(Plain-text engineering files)
•••••

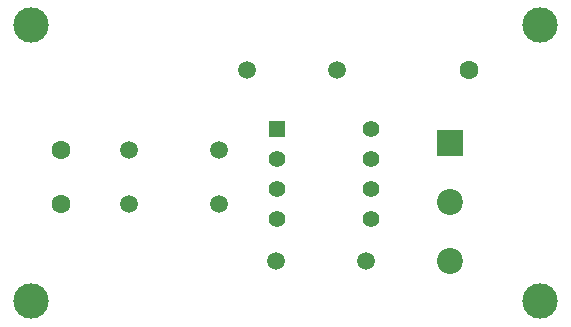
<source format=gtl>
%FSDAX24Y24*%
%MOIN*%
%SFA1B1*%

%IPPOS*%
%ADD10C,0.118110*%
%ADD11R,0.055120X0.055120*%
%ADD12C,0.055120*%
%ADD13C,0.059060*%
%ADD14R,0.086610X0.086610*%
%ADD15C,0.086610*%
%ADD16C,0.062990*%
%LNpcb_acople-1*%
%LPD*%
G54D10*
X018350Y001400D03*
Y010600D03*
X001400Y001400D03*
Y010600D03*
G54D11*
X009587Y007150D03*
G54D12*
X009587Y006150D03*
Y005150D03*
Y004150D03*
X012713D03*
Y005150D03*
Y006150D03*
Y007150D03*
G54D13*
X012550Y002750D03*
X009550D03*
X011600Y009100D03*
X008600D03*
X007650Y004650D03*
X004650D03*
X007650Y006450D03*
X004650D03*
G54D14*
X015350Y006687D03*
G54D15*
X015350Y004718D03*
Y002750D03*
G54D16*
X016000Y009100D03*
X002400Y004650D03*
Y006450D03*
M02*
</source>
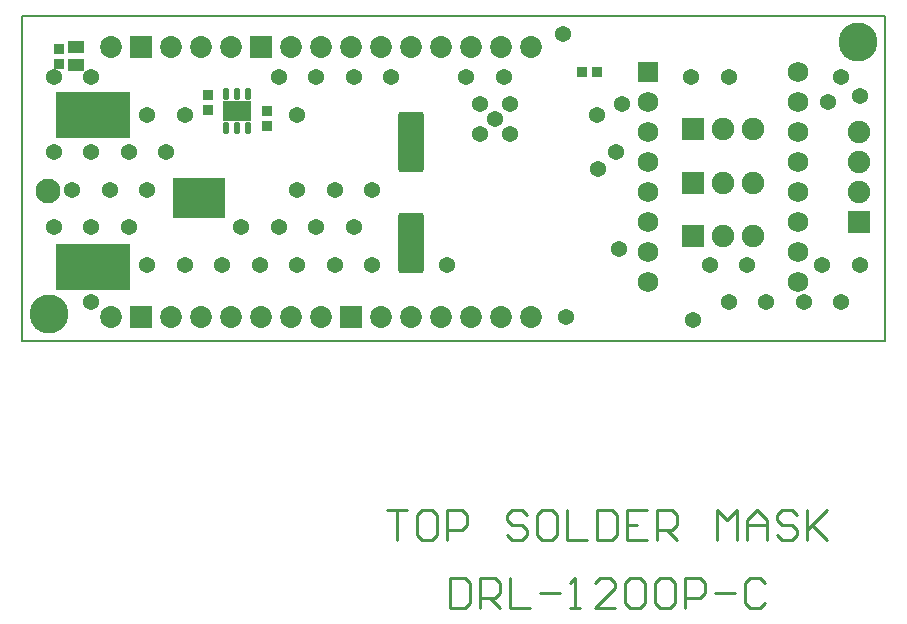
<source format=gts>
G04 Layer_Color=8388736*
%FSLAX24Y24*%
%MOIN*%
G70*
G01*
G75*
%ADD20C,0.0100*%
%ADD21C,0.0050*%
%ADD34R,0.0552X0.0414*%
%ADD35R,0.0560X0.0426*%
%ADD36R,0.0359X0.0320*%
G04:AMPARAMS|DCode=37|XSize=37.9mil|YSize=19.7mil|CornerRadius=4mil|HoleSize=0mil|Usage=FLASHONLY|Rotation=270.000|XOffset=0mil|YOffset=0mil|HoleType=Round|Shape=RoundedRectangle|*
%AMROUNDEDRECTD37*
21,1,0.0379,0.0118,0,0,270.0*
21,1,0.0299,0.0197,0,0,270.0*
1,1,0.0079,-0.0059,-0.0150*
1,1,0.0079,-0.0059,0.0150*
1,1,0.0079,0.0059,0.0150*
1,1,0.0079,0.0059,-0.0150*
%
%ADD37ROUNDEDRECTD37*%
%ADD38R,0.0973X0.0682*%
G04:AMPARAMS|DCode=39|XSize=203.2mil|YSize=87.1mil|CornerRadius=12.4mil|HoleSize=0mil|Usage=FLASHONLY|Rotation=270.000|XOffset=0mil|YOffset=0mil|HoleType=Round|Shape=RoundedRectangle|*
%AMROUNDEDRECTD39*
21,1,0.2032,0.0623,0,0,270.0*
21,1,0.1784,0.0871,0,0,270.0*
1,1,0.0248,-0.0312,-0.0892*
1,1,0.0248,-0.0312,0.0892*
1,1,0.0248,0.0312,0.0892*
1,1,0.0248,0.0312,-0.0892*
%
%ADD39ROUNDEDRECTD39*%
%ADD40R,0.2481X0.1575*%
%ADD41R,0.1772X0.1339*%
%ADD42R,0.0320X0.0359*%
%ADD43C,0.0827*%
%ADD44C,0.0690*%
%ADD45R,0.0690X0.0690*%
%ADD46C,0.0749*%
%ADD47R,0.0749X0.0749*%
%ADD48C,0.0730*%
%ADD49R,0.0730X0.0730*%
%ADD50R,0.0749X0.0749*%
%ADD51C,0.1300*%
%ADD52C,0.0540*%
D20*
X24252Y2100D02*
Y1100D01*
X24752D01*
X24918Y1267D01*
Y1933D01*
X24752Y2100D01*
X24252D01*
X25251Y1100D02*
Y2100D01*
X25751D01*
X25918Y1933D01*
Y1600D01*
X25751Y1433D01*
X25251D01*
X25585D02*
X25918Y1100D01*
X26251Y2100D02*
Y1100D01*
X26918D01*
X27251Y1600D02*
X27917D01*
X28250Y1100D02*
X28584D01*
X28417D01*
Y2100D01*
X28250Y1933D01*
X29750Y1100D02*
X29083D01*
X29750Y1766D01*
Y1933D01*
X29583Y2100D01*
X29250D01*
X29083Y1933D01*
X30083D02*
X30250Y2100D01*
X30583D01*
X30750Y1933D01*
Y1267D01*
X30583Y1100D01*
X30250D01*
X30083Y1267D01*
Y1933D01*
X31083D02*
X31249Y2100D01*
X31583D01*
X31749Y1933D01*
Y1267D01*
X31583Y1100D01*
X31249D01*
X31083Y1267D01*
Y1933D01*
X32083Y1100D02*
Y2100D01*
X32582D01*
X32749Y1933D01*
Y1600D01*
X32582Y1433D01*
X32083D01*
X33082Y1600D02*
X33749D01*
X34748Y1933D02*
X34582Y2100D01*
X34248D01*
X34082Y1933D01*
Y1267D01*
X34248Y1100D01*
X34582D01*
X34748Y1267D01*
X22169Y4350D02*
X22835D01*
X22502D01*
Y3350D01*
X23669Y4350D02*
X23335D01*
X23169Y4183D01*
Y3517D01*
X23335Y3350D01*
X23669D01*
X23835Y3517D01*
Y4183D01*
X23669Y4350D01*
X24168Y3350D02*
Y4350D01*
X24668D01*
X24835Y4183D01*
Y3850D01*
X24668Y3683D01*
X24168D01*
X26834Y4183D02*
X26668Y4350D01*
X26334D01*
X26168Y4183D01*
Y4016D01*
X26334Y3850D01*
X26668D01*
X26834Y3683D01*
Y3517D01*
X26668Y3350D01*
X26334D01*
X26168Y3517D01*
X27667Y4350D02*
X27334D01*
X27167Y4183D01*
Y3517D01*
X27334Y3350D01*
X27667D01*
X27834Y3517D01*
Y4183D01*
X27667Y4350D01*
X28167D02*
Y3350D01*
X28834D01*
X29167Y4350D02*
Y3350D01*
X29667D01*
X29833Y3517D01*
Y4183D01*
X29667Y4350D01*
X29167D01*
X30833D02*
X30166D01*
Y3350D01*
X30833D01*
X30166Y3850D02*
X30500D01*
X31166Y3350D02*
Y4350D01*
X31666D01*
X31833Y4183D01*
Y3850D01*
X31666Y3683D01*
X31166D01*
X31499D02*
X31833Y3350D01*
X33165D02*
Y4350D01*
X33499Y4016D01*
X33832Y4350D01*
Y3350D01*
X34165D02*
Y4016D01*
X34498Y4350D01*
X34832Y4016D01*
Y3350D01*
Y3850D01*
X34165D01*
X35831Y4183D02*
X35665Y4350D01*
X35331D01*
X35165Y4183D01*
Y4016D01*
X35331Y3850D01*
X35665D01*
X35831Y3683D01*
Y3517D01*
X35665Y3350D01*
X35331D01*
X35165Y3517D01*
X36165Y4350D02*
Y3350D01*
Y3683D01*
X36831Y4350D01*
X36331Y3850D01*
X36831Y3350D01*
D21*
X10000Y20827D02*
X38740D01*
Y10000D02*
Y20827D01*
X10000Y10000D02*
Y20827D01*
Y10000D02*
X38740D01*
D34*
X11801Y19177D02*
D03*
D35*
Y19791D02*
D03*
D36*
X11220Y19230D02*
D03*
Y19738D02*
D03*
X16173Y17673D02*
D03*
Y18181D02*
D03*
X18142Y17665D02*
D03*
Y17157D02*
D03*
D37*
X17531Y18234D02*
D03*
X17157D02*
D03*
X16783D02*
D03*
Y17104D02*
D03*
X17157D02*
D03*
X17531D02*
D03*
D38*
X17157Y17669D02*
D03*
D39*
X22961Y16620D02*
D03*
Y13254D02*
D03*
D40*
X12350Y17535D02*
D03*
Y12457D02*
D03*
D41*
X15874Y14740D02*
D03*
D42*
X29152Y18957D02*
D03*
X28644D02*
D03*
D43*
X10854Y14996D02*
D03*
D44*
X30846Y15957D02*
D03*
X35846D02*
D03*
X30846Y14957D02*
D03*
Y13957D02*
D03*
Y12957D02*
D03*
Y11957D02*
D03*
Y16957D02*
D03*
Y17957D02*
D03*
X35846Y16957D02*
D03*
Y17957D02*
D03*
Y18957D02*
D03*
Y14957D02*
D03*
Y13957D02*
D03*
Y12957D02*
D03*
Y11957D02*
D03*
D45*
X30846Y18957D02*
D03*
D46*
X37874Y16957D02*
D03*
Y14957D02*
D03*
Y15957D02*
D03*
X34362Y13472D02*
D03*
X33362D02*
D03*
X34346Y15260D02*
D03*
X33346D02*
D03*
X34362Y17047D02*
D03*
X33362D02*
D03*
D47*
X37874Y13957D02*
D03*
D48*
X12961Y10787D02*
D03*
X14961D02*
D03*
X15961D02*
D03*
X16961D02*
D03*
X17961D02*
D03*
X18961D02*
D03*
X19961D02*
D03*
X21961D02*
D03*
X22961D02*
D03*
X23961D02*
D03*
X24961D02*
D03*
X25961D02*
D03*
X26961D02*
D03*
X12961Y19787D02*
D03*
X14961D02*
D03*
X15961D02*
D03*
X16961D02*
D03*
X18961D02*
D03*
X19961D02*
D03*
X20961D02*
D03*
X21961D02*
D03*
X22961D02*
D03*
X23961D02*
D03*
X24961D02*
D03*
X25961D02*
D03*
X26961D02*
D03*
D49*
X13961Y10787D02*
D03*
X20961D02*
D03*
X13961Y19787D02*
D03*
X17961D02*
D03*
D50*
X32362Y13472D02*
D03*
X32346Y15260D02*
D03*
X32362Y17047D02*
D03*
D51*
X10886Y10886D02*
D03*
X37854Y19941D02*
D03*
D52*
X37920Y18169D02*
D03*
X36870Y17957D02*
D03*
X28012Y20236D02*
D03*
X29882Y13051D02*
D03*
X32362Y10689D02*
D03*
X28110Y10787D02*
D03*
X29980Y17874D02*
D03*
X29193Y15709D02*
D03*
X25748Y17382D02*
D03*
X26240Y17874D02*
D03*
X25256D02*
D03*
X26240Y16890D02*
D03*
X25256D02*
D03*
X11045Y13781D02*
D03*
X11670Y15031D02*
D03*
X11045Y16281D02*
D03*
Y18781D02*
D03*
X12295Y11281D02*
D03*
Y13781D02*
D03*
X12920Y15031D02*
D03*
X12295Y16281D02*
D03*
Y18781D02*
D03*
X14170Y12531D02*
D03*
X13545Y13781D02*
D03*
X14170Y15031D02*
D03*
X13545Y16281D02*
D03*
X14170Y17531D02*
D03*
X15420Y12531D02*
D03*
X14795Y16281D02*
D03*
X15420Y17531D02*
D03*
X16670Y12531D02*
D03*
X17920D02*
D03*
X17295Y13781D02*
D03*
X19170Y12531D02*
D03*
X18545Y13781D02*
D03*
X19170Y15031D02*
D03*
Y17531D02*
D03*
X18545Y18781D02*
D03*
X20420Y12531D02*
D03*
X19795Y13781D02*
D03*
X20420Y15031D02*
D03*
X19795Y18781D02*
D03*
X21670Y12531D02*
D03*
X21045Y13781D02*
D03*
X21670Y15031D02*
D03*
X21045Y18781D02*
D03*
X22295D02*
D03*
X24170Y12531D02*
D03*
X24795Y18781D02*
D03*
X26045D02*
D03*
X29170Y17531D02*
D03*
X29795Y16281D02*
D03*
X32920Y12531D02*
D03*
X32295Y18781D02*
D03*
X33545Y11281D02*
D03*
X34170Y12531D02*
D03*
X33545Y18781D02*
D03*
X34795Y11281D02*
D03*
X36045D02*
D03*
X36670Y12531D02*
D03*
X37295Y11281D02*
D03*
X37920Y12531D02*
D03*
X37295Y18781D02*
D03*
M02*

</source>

•••••

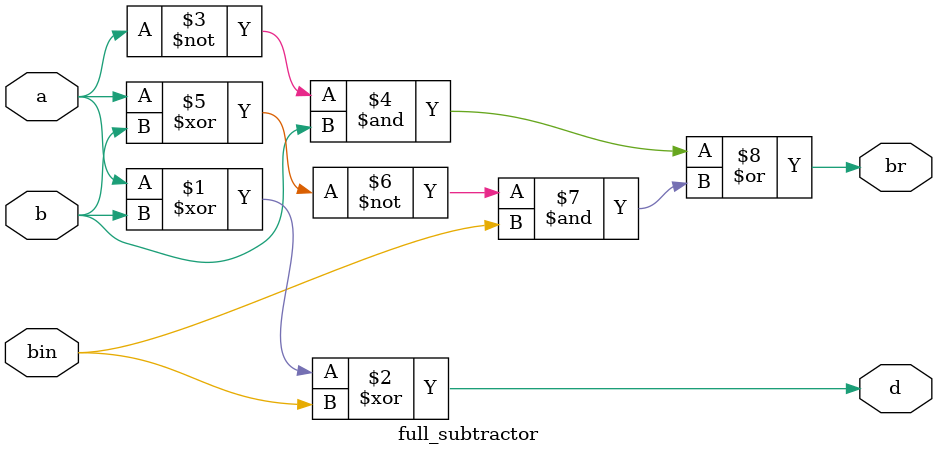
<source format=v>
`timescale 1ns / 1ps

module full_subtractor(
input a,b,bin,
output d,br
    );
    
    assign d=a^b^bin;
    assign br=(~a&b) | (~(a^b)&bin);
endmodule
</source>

•••••

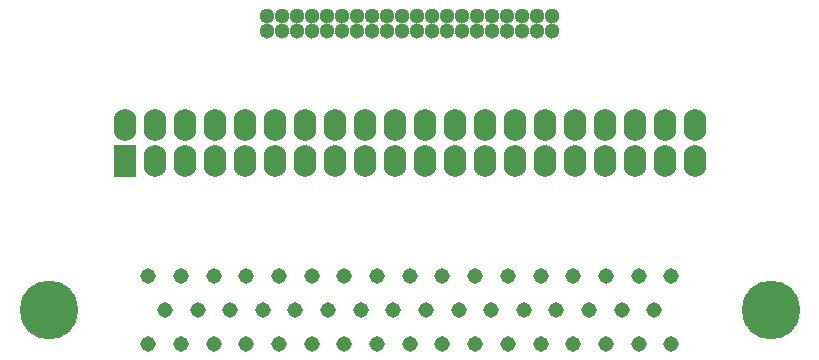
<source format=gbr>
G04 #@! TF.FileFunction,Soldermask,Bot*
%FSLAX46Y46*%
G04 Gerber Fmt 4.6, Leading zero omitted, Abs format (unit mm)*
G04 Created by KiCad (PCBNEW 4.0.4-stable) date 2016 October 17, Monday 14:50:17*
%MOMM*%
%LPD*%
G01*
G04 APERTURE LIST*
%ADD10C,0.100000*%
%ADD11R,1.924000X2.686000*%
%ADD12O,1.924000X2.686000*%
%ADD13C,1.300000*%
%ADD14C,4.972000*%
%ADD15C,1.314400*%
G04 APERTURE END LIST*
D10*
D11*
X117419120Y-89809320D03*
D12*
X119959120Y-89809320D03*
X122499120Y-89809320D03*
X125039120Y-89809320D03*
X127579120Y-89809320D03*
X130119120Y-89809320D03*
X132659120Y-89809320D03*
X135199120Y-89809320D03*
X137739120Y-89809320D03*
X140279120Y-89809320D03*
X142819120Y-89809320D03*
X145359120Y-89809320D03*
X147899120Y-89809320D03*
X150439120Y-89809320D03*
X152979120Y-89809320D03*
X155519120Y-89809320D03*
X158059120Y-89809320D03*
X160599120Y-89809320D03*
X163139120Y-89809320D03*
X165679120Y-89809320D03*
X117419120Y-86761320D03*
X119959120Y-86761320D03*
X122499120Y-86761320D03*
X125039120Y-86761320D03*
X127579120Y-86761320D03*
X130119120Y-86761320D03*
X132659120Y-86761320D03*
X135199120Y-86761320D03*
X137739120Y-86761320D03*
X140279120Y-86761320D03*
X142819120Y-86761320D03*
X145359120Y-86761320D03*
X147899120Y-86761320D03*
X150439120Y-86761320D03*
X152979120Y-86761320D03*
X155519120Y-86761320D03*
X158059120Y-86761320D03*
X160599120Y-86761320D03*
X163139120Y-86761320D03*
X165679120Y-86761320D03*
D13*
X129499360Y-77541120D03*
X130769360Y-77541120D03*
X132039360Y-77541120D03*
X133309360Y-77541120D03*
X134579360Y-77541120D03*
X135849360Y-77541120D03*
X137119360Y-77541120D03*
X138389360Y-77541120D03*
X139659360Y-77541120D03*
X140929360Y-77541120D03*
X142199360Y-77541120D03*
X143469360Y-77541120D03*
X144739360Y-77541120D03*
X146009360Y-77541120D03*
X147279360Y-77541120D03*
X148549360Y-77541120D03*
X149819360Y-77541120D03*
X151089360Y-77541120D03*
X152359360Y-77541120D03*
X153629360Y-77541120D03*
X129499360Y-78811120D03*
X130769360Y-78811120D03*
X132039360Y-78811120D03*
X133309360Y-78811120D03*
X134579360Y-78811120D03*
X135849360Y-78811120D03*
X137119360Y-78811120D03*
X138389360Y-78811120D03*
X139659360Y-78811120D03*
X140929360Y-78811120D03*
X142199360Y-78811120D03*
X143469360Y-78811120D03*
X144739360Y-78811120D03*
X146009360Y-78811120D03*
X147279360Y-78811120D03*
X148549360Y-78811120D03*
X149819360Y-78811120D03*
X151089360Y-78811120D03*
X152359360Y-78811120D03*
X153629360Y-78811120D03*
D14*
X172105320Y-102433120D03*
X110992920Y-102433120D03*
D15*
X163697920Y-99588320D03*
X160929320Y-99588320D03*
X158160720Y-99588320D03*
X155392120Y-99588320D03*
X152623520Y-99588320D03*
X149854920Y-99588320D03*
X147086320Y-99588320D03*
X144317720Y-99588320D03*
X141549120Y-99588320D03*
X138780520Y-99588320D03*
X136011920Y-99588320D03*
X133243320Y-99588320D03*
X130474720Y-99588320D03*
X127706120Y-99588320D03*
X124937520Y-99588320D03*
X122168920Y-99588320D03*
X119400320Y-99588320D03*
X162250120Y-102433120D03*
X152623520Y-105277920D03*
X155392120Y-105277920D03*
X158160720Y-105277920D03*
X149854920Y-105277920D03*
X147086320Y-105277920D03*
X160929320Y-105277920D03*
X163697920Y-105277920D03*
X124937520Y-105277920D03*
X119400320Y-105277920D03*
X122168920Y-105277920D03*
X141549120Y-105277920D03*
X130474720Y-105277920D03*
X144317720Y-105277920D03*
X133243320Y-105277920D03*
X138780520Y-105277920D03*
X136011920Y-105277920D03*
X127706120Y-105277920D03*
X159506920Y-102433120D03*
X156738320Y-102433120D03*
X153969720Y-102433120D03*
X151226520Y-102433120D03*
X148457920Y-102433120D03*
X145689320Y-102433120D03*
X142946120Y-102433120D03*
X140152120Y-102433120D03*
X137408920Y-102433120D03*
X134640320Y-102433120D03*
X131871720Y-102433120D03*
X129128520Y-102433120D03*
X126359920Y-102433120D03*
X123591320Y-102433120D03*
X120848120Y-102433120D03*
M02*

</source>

•••••

- _Brief_:
Go through the entries above and count the lines containing the word "YOffset"; give only that count.

- _Your solution_:
2